Spector sues his ex-attorney for $1-million refund
By Molly Hennessy-Fiske
Los Angeles Times Staff Writer
8:57 AM PST, December 20, 2007
Music producer Phil Spector, who has cycled through defense attorneys since he was accused of murdering actress Lana Clarkson in his Alhambra mansion in 2003, is trying for the second time to get a refund of the $1 million he paid his first attorney.
In a lawsuit filed Wednesday in Los Angeles Superior Court, Spector alleges that attorney Robert L. Shapiro "took unfair and unscrupulous advantage of his friendship and position of trust with Mr. Spector, and decided to use Mr. Spector's arrest as an opportunity to make a financial windfall and garner publicity for himself."
The suit, filed by Spector's new attorney, Michael D. Dempsey, says Shapiro and his law firms, also named as defendants, tricked Spector into paying a $1-million nonrefundable deposit just after he was released from jail in February 2003. Spector maintains Shapiro knew he was under tremendous stress at the time and had been unable to take medication prescribed to treat an unspecified "mental condition."
Spector is also contesting a later agreement he made to pay Shapiro an additional $500,000, alleging that Shapiro "did not devote significant time or energy to the case."
Spector made similar allegations in a 2004 lawsuit that he dropped the following year.
Shapiro and representatives from his Los Angeles law firms, Christensen, Miller, Fink, Jacobs, Glaser, Weil & Shapiro and the Law Offices of Robert L. Shapiro, did not return calls this morning.
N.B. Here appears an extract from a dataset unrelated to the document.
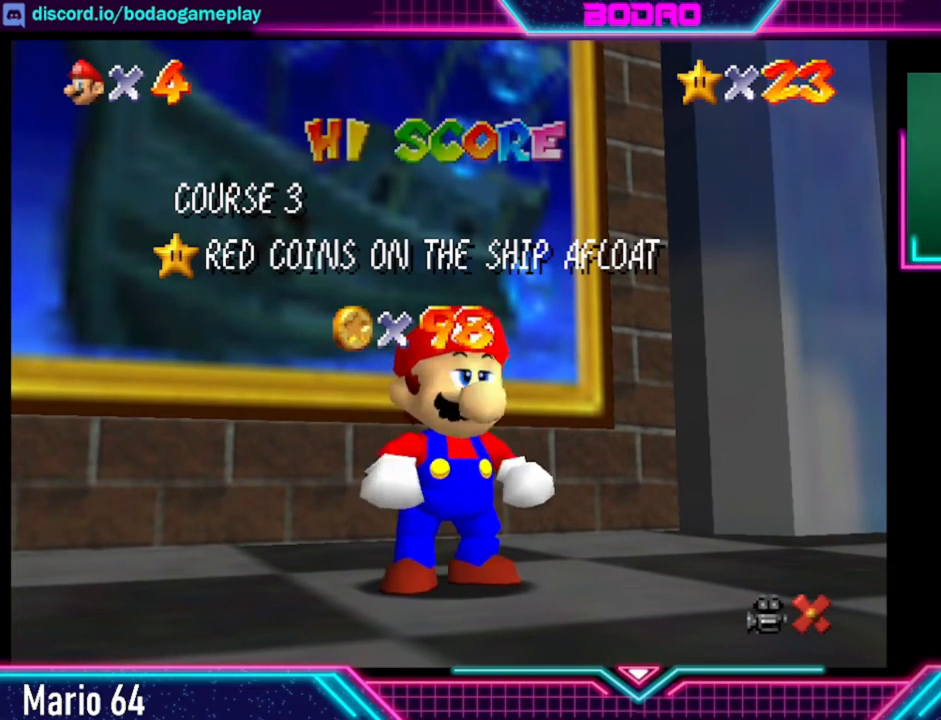
{"buttons": [], "left_stick": "center", "events": [[200, "A", "down"], [440, "A", "up"]]}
At the time of the first lawsuit, Shapiro denied Spector's claims, saying he did his best to represent Spector and deserved the retainer.
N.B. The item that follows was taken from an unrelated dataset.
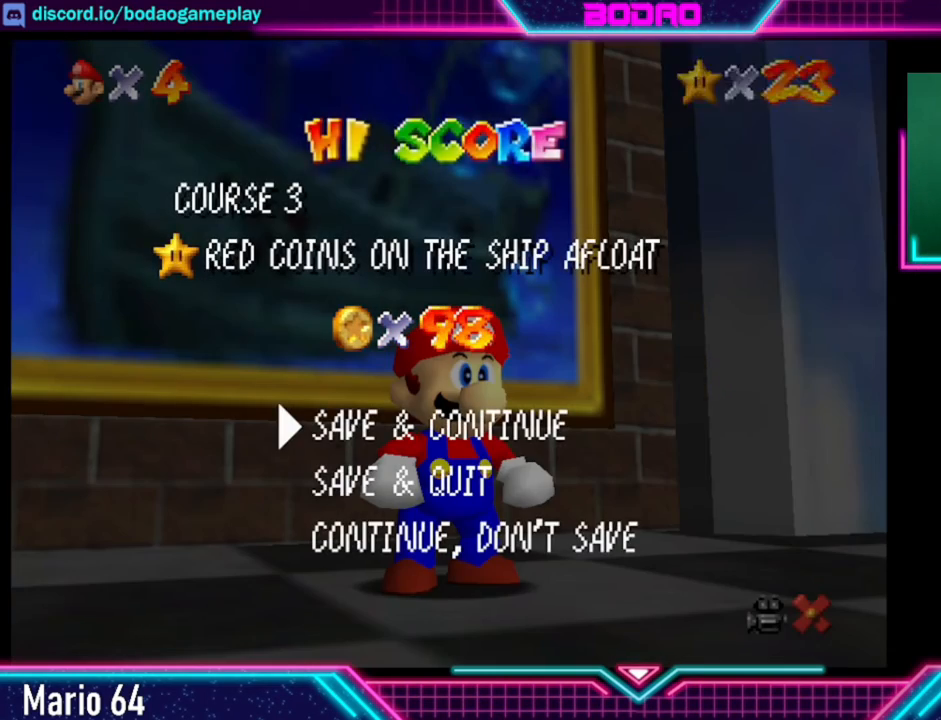
{"buttons": [], "left_stick": "center", "events": [[360, "A", "down"], [480, "A", "up"]]}
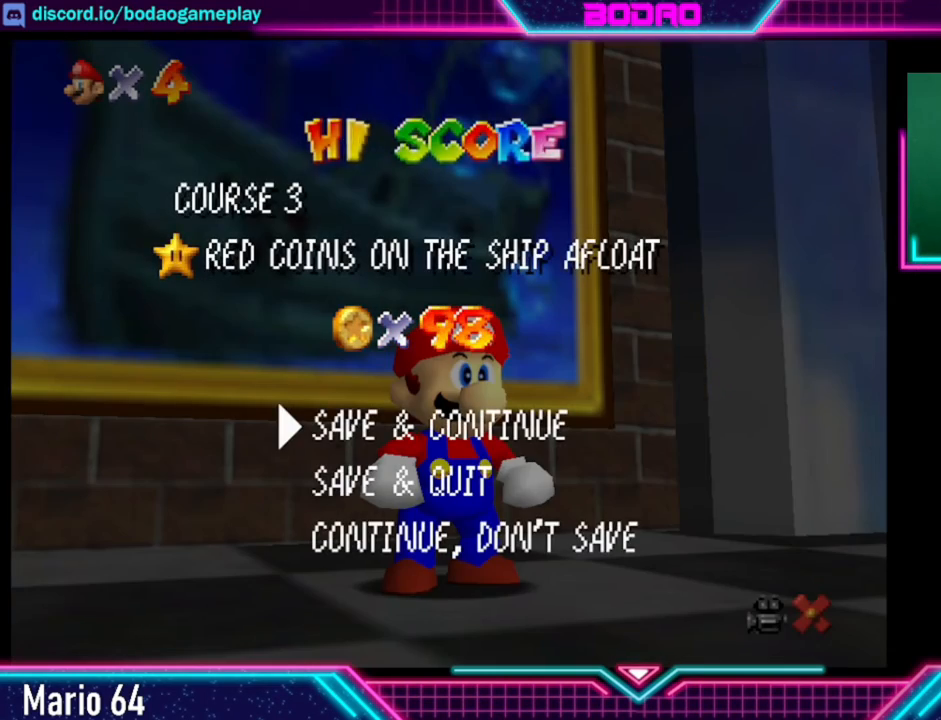
{"buttons": ["L2"], "left_stick": "center", "events": [[440, "L2", "down"]]}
In September, after a four-month trial, jurors deadlocked 10 to 2 in favor of convicting Spector of second-degree murder. Prosecutors had argued that the 67-year-old rock music pioneer shot Clarkson when she tried to leave his home. Defense lawyers said the actress, 40, shot herself. Spector recently hired a new legal team, and his retrial was delayed for at least five months.